With much fanfare, the Committee of European Banking Supervisors has announced the results of their own engineered bank stress tests, involving 91 banking institutions in 20 European countries. The architects of this banking Eurofest knew they could not show that all 91 had “passed” the stress tests, as this would simply not be credible even to the most gullible. For that reason, seven banks were selected as sacrificial lambs, and revealed as having failed the stress test, including five relatively minor Spanish banks, as well as the much larger state-owned German property and municipal funding specialist, Hypo Real Estate. This latter financial institution was so heavily weighted with toxic real estate assets, providing it with a passing grade would clearly have given the game away. However, despite the not unclever manipulation engaged in by the Committee of European Banking Supervisors, a growing number of observers and investors have begun to see through this farcical exercise.
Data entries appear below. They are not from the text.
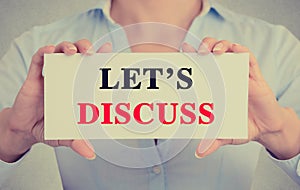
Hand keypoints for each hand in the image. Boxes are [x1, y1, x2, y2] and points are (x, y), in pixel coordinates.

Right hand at [0, 39, 111, 161]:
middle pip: (78, 54)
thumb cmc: (49, 128)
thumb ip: (77, 142)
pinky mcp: (35, 76)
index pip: (91, 68)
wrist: (26, 130)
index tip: (109, 50)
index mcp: (78, 88)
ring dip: (68, 46)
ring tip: (73, 51)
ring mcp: (51, 75)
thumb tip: (90, 154)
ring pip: (60, 51)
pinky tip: (49, 52)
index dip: (100, 57)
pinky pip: (38, 59)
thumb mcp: (65, 135)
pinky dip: (44, 53)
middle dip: (85, 47)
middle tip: (91, 52)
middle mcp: (67, 78)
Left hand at [182, 37, 299, 159]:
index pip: (202, 66)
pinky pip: (248, 58)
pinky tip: (234, 52)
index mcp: (215, 86)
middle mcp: (225, 76)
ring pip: (229, 49)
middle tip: (198, 52)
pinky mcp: (254, 75)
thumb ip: (212, 141)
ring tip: (213, 51)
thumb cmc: (243, 127)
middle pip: (212, 52)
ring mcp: (239, 74)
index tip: (182, 50)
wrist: (265, 128)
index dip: (192, 56)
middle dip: (204, 46)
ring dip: (220, 45)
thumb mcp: (225, 134)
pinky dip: (240, 51)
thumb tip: (199, 153)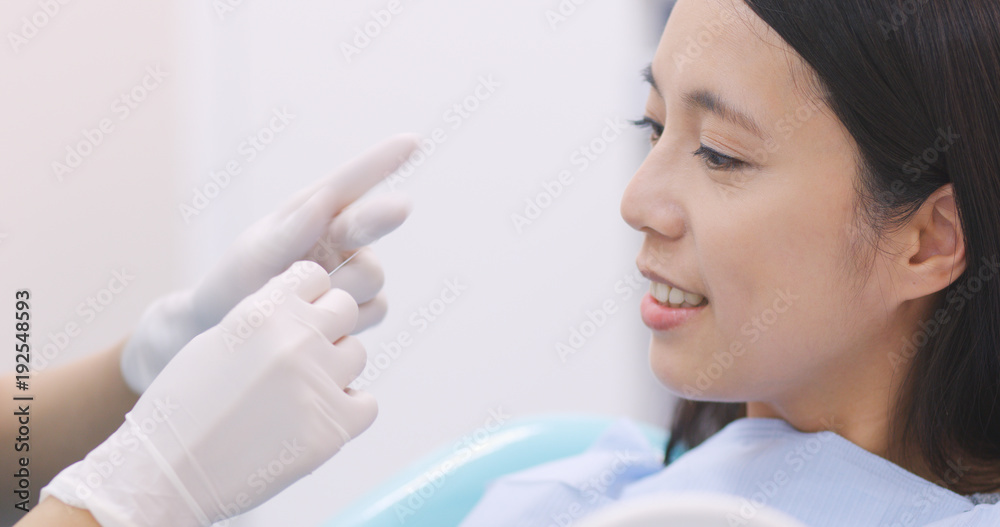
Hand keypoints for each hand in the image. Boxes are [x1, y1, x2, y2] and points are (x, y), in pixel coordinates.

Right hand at [42, 261, 376, 526]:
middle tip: (303, 356)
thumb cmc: (185, 406)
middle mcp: (296, 339)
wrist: (167, 471)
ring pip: (357, 355)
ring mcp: (318, 382)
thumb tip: (307, 305)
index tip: (298, 315)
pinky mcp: (334, 426)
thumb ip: (266, 318)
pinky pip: (367, 403)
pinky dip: (348, 411)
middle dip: (329, 327)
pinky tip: (316, 418)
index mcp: (263, 311)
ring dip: (335, 370)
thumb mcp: (219, 341)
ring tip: (299, 393)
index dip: (309, 295)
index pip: (315, 276)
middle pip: (345, 309)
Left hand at [120, 134, 417, 392]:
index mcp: (312, 213)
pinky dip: (347, 321)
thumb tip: (325, 198)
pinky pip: (374, 311)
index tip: (412, 140)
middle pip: (373, 225)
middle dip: (382, 216)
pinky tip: (319, 327)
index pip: (351, 182)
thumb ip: (291, 231)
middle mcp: (340, 239)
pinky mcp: (361, 310)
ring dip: (341, 291)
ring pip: (374, 278)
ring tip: (301, 304)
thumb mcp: (254, 257)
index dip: (382, 161)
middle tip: (401, 205)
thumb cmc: (235, 288)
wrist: (227, 339)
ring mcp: (353, 274)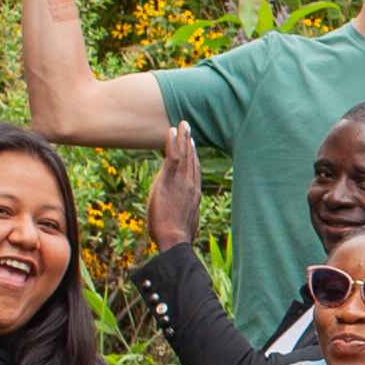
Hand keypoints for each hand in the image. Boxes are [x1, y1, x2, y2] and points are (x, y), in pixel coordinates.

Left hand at [145, 120, 210, 254]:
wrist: (174, 239)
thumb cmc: (176, 238)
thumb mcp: (183, 225)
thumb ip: (183, 215)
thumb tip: (181, 219)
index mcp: (194, 194)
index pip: (195, 171)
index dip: (193, 156)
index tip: (192, 145)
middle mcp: (191, 185)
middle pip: (191, 158)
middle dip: (189, 141)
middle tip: (188, 127)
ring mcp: (182, 182)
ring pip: (184, 154)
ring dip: (182, 137)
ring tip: (181, 124)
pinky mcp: (170, 180)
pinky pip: (172, 156)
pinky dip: (172, 142)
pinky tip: (171, 131)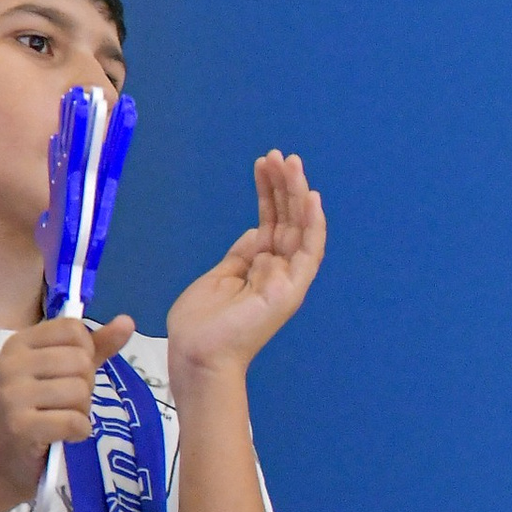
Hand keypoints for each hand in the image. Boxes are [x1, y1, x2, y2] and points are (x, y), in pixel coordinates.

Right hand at [0, 312, 135, 507]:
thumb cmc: (33, 411)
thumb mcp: (61, 372)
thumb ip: (95, 347)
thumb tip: (128, 322)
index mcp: (19, 344)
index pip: (73, 329)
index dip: (85, 352)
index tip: (68, 373)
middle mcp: (11, 365)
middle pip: (81, 362)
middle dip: (85, 387)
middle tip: (63, 403)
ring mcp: (12, 395)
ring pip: (80, 392)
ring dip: (81, 411)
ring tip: (59, 419)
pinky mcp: (21, 426)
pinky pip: (75, 421)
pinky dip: (78, 432)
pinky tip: (62, 435)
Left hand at [165, 154, 326, 387]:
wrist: (198, 356)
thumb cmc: (201, 326)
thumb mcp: (218, 277)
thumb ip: (241, 255)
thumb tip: (257, 230)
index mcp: (260, 268)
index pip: (271, 222)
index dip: (268, 193)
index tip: (263, 165)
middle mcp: (279, 270)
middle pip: (287, 219)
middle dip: (283, 185)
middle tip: (278, 155)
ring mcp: (287, 279)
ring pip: (299, 228)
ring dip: (297, 193)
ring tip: (290, 163)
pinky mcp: (292, 289)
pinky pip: (310, 251)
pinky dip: (313, 224)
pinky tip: (310, 197)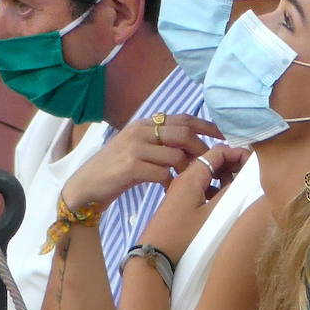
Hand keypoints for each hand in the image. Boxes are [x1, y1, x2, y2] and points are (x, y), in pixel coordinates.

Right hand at [61, 115, 221, 210]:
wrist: (85, 186)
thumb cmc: (115, 170)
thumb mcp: (137, 148)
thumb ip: (159, 142)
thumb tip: (191, 144)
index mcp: (145, 124)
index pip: (183, 118)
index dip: (206, 126)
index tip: (224, 136)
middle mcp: (140, 131)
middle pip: (184, 134)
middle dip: (202, 151)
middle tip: (211, 166)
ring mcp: (135, 147)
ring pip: (176, 155)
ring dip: (187, 171)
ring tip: (189, 182)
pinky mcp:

Consider this; how valid can a stress test of European banks saturated with government bonds and other long-term public debt instruments really be if the supposed “worst case scenario” envisions no possibility of sovereign debt default in Europe? Only months after Greece was on the verge of public debt default without a massive Eurozone financial bailout, in turn funded by European countries that are themselves becoming increasingly mired in a profound sovereign debt crisis? Neither did the tests consider the possibility of a real estate or commodities crash, despite warnings that, among other dire possibilities, a global commercial real estate crash is increasingly likely.
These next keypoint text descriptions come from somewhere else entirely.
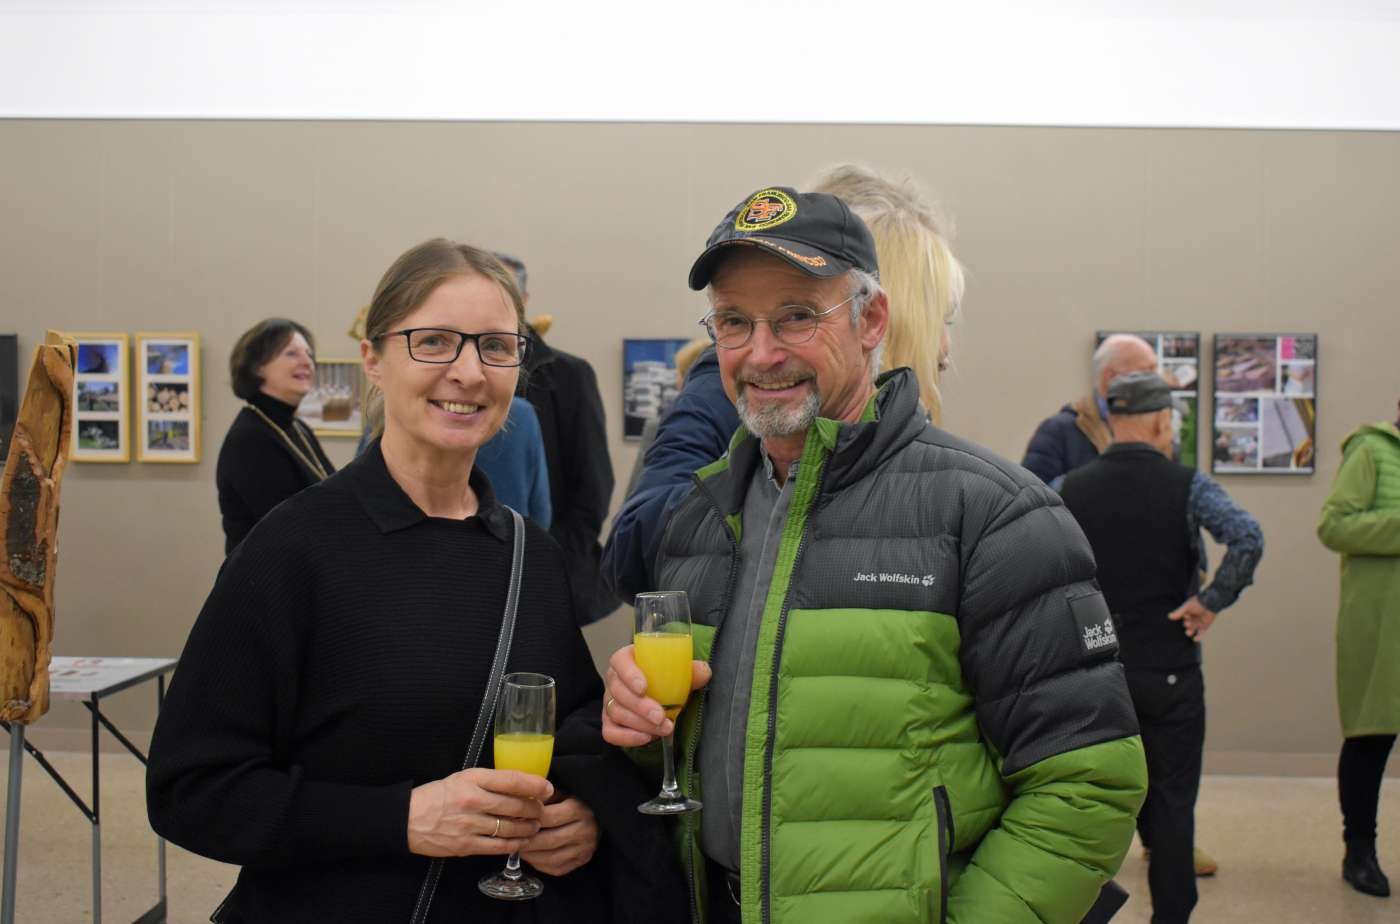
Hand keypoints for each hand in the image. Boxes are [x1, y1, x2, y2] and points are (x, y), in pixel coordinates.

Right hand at [407, 767, 552, 857]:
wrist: (406, 819)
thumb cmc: (437, 796)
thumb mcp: (462, 778)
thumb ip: (489, 781)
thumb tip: (521, 785)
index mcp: (472, 779)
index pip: (511, 779)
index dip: (535, 784)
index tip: (548, 788)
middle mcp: (472, 800)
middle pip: (516, 805)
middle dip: (535, 809)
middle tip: (542, 810)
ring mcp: (469, 825)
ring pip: (510, 828)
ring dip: (528, 828)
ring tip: (535, 826)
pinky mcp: (465, 846)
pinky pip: (498, 847)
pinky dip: (514, 845)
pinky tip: (521, 841)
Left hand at [519, 795, 598, 876]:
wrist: (596, 816)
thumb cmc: (572, 801)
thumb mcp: (560, 792)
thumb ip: (542, 798)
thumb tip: (516, 804)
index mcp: (578, 809)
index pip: (547, 817)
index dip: (528, 819)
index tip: (512, 818)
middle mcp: (584, 830)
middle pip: (548, 840)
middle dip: (525, 840)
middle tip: (509, 837)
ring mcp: (584, 848)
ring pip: (550, 857)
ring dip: (529, 854)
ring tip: (517, 846)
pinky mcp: (581, 861)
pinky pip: (555, 867)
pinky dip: (538, 863)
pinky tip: (529, 855)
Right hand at [601, 644, 710, 747]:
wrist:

The authors of this banking stress test would have one believe that not a single UK bank is in danger from worsening economic developments, despite a warning issued by analysts at the Royal Bank of Scotland to senior British policymakers in January 2009, entitled “Living on a Prayer,” which stated that almost the entire banking sector of the United Kingdom was “ technically insolvent.”
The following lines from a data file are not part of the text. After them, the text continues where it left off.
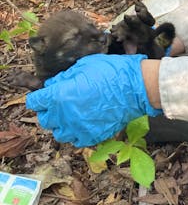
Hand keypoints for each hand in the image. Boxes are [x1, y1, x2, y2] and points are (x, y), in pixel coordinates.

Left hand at [26, 53, 162, 146]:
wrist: (137, 87)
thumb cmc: (112, 71)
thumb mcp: (85, 65)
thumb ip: (65, 76)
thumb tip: (53, 84)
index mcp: (60, 96)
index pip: (35, 101)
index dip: (39, 96)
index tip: (45, 94)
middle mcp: (65, 116)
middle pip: (44, 119)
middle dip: (49, 110)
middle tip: (60, 102)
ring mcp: (79, 129)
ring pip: (59, 133)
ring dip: (61, 124)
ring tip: (72, 114)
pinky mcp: (93, 136)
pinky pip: (76, 140)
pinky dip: (77, 132)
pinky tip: (84, 122)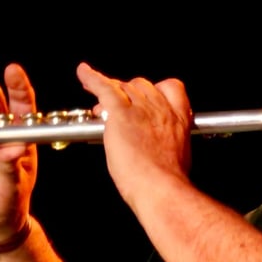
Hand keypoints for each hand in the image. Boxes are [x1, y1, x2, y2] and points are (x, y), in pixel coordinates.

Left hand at [75, 62, 192, 207]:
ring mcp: (140, 109)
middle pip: (142, 86)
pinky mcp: (120, 113)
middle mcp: (160, 109)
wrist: (161, 188)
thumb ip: (166, 145)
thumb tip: (155, 147)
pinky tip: (83, 73)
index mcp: (178, 120)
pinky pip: (104, 87)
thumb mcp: (178, 159)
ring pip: (123, 87)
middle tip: (118, 110)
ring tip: (98, 106)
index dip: (157, 91)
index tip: (147, 101)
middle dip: (128, 94)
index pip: (171, 88)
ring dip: (110, 92)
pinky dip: (91, 78)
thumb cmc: (168, 182)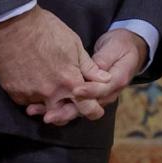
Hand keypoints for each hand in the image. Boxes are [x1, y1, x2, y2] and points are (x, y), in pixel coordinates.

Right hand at [0, 5, 109, 124]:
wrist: (11, 23)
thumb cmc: (46, 29)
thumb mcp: (74, 44)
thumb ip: (89, 67)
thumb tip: (105, 79)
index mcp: (70, 81)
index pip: (87, 109)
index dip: (93, 111)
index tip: (94, 108)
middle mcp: (51, 93)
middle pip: (63, 115)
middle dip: (67, 110)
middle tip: (67, 101)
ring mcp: (31, 94)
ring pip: (43, 108)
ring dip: (48, 103)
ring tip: (47, 88)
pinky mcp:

In February 2009, the European Union’s own executive branch, the European Commission, issued a confidential report, subsequently leaked to the British newspaper, The Daily Telegraph, which warned that European banks collectively held as much as 18.6 trillion euros in toxic assets. In the past 18 months we have witnessed a massive expansion of public debt  across Europe to fund economic stimulus programs, which has produced at best anaemic or stagnant growth figures, at the price of catastrophic levels of sovereign debt, prompting these same countries to now reverse fiscal policy and revert to budget trimming austerity measures. The likely outcome is clear; a double-dip recession in Europe, in conjunction with a lack of financial capacity by European taxpayers to again bail out their banking system to the same profligate degree that was undertaken after the collapse of Lehman Brothers.

As with Timothy Geithner, the architects of the European banking stress tests hope that  investors and the general public will believe their farce, based on totally unrealistic and overly-optimistic scenarios. In the case of Europe, the fervent desire is that the banks which are rightfully worried about counterparty risk will jettison their well-founded anxieties, and resume interbank-lending and credit flows at pre-crisis levels. However, as the American experience reveals, a banking stress test based on public relations requirements rather than realistic financial and economic modeling may boost the stock price of major banks, justifying  massive bonus payments to banking executives. However, as a solution for the continuing credit crunch and economic turmoil, it is no more than a tragic-comedic farce designed by committee.